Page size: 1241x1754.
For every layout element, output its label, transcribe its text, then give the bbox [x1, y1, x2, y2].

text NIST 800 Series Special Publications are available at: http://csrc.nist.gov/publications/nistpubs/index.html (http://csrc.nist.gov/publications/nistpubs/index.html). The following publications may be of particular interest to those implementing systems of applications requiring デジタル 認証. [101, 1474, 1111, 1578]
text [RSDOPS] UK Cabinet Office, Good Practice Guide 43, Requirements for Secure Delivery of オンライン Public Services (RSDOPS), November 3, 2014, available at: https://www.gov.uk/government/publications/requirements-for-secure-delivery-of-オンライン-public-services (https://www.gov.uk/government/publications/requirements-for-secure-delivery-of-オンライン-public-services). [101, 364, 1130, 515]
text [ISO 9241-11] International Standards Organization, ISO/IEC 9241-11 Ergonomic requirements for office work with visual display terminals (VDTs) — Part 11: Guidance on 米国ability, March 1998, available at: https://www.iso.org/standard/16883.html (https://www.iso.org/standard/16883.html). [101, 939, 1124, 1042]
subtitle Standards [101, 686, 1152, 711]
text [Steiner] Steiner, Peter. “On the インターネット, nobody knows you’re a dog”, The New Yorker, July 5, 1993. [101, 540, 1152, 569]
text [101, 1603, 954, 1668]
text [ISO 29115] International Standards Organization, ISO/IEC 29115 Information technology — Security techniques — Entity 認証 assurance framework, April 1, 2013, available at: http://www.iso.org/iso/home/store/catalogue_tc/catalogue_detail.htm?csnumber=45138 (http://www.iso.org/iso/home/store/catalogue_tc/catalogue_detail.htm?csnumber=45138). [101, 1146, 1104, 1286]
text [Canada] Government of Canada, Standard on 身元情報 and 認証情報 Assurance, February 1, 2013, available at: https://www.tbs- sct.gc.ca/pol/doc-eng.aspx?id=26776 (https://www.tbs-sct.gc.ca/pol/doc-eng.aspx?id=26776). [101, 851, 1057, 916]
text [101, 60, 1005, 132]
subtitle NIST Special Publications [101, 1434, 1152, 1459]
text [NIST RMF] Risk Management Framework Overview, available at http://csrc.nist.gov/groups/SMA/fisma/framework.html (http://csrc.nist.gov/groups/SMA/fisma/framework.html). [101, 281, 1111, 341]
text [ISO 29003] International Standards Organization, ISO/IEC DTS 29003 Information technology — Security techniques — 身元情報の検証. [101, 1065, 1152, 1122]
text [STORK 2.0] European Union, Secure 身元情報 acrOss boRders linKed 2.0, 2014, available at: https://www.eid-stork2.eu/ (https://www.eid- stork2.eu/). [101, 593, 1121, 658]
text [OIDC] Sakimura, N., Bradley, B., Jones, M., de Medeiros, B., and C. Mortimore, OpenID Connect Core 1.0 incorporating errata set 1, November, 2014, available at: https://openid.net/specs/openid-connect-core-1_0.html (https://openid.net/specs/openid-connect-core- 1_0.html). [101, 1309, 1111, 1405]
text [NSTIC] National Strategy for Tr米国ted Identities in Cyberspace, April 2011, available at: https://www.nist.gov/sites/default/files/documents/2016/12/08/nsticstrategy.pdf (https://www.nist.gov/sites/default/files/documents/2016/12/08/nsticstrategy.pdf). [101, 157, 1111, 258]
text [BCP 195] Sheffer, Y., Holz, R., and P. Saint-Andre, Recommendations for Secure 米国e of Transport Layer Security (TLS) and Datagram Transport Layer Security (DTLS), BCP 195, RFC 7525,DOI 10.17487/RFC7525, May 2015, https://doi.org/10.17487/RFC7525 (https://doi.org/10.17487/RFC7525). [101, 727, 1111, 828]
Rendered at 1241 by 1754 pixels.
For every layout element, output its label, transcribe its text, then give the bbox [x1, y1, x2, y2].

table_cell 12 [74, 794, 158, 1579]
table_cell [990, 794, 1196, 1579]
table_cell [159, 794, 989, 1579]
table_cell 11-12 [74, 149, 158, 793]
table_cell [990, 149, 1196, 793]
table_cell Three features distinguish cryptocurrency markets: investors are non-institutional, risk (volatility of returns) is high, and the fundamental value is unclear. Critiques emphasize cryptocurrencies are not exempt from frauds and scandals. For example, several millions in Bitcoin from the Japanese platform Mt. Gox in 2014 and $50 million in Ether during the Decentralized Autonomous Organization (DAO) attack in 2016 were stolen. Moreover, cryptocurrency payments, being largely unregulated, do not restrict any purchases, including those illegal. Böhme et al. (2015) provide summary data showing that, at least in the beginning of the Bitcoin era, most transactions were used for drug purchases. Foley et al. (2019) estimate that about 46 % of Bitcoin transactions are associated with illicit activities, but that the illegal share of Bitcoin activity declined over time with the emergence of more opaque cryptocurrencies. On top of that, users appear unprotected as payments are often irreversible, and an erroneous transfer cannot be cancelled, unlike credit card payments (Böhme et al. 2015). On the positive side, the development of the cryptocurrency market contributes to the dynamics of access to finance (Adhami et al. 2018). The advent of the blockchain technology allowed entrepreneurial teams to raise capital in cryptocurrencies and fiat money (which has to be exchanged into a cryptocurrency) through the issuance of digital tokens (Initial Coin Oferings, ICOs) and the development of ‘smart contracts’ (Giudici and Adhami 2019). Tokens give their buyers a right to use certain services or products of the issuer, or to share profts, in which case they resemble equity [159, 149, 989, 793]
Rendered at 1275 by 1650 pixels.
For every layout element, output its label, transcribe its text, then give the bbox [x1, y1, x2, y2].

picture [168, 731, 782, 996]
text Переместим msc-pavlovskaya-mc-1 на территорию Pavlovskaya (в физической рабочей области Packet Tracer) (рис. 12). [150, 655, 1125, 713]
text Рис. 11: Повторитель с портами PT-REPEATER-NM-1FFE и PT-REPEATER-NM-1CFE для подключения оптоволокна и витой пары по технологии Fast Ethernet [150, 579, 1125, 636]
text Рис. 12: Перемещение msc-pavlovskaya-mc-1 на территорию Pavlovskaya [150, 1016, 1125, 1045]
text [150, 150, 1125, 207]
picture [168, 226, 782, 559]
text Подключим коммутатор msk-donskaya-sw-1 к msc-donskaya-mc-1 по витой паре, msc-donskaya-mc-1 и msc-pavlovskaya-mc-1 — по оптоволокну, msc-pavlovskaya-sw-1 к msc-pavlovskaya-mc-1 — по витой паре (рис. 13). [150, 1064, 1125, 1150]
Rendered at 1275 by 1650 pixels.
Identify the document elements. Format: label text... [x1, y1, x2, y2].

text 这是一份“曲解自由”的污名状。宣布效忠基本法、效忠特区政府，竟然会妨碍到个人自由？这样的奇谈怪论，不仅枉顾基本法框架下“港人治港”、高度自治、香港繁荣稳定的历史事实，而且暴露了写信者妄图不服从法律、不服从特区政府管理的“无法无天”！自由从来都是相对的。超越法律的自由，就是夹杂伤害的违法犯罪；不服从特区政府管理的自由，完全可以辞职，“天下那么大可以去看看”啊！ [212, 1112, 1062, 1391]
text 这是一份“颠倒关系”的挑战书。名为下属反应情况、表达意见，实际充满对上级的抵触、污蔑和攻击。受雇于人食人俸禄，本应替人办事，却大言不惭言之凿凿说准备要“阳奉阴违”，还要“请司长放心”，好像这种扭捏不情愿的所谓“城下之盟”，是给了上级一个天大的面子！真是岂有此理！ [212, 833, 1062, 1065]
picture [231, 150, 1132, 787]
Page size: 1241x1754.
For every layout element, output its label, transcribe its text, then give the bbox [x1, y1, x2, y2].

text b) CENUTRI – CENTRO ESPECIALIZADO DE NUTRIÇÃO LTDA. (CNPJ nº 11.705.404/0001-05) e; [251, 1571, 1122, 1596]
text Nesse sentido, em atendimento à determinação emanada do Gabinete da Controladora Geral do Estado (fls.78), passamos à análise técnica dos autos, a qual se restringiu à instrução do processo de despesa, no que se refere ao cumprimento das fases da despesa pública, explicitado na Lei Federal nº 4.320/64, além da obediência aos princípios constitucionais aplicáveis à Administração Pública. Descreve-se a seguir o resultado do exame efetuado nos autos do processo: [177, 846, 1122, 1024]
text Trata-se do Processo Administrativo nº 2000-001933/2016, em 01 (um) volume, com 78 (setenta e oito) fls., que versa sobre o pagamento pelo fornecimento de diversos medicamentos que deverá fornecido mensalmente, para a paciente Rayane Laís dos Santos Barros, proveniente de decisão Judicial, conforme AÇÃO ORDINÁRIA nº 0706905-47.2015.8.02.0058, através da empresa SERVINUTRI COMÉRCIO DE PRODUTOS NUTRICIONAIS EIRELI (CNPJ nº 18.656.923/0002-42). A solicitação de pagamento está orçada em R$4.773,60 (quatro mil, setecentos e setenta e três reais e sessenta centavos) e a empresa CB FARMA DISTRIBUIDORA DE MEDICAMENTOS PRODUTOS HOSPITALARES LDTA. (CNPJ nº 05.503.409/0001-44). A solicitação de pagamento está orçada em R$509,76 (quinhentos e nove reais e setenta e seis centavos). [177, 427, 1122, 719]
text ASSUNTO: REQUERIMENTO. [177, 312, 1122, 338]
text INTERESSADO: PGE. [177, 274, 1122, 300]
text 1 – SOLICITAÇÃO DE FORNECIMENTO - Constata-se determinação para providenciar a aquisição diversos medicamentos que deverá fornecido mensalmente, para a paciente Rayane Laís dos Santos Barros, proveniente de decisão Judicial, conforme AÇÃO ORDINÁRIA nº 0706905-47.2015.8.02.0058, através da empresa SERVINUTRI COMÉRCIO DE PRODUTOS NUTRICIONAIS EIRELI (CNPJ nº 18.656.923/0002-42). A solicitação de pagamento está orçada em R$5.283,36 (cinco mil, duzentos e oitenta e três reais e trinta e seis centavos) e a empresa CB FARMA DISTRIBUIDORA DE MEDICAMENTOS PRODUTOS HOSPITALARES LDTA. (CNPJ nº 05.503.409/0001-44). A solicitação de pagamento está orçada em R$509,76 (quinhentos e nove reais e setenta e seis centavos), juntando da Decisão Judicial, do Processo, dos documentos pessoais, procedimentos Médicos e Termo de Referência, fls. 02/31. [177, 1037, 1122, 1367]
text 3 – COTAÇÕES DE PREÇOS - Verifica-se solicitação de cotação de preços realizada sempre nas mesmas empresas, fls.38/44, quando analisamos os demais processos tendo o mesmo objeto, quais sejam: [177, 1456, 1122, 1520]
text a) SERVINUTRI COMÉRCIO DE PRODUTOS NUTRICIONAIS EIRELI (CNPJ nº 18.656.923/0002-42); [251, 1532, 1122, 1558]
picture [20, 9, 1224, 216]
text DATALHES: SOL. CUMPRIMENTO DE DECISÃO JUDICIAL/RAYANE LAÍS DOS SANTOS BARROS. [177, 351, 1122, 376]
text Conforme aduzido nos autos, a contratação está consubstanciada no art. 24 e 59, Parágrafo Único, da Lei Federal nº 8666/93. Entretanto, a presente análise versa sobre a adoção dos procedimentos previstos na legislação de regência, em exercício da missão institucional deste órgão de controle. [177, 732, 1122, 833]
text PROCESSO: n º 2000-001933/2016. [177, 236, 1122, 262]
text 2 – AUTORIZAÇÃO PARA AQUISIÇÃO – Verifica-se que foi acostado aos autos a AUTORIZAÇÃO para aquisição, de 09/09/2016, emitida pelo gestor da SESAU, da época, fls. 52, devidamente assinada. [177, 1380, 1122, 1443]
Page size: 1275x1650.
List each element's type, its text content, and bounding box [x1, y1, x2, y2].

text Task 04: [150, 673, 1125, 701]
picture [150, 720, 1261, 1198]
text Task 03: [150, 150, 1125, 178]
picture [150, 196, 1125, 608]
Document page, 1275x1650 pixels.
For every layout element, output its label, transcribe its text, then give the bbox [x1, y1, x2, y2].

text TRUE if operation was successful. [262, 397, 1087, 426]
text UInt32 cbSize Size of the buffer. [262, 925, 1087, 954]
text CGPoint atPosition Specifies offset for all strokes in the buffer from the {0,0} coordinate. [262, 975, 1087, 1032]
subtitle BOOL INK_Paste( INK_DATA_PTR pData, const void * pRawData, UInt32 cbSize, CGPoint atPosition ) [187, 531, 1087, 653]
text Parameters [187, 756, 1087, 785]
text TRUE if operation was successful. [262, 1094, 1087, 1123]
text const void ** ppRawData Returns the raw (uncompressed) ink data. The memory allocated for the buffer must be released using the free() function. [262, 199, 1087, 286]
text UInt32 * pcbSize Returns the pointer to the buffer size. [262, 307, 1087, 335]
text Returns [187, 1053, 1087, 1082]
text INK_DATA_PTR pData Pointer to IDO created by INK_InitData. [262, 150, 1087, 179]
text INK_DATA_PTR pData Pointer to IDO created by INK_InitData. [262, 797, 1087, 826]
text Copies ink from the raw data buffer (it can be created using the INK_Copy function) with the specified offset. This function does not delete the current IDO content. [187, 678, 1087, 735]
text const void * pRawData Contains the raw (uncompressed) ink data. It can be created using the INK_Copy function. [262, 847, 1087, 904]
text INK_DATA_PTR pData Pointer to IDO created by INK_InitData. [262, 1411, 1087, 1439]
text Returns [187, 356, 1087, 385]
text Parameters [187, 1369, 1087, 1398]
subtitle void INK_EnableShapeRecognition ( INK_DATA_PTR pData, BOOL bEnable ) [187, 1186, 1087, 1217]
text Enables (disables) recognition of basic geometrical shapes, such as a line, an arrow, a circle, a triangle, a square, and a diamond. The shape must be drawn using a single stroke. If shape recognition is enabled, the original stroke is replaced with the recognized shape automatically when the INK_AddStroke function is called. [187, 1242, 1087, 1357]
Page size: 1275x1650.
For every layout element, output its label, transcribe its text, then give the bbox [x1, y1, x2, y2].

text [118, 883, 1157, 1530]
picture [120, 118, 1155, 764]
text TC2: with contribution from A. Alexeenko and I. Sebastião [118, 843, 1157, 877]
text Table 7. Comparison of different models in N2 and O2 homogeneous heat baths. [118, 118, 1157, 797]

§ **Exercise instructions**
Pull out each line of the listing that holds the string "DISTRIBUIDORA".

§ **Answer to this problem**
text Trata-se do Processo Administrativo nº 2000-001933/2016, em 01 (um) volume, com 78 (setenta e oito) fls., que versa sobre o pagamento pelo fornecimento de diversos medicamentos que deverá fornecido mensalmente, para a paciente Rayane Laís dos Santos Barros, proveniente de decisão Judicial, conforme AÇÃO ORDINÁRIA nº 0706905-47.2015.8.02.0058, através da empresa SERVINUTRI COMÉRCIO DE PRODUTOS NUTRICIONAIS EIRELI (CNPJ nº 18.656.923/0002-42). A solicitação de pagamento está orçada em R$4.773,60 (quatro mil, setecentos e setenta e três reais e sessenta centavos) e a empresa CB FARMA DISTRIBUIDORA DE MEDICAMENTOS PRODUTOS HOSPITALARES LDTA. (CNPJ nº 05.503.409/0001-44). A solicitação de pagamento está orçada em R$509,76 (quinhentos e nove reais e setenta e seis centavos). [177, 427, 1122, 719]
text 1 – SOLICITAÇÃO DE FORNECIMENTO - Constata-se determinação para providenciar a aquisição diversos medicamentos que deverá fornecido mensalmente, para a paciente Rayane Laís dos Santos Barros, proveniente de decisão Judicial, conforme AÇÃO ORDINÁRIA nº 0706905-47.2015.8.02.0058, através da empresa SERVINUTRI COMÉRCIO DE PRODUTOS NUTRICIONAIS EIRELI (CNPJ nº 18.656.923/0002-42). A solicitação de pagamento está orçada em R$5.283,36 (cinco mil, duzentos e oitenta e três reais e trinta e seis centavos) e a empresa CB FARMA DISTRIBUIDORA DE MEDICAMENTOS PRODUTOS HOSPITALARES LDTA. (CNPJ nº 05.503.409/0001-44). A solicitação de pagamento está orçada em R$509,76 (quinhentos e nove reais e setenta e seis centavos), juntando da Decisão Judicial, do Processo, dos documentos pessoais, procedimentos Médicos e Termo de Referência, fls. 02/31. [177, 1037, 1122, 1367]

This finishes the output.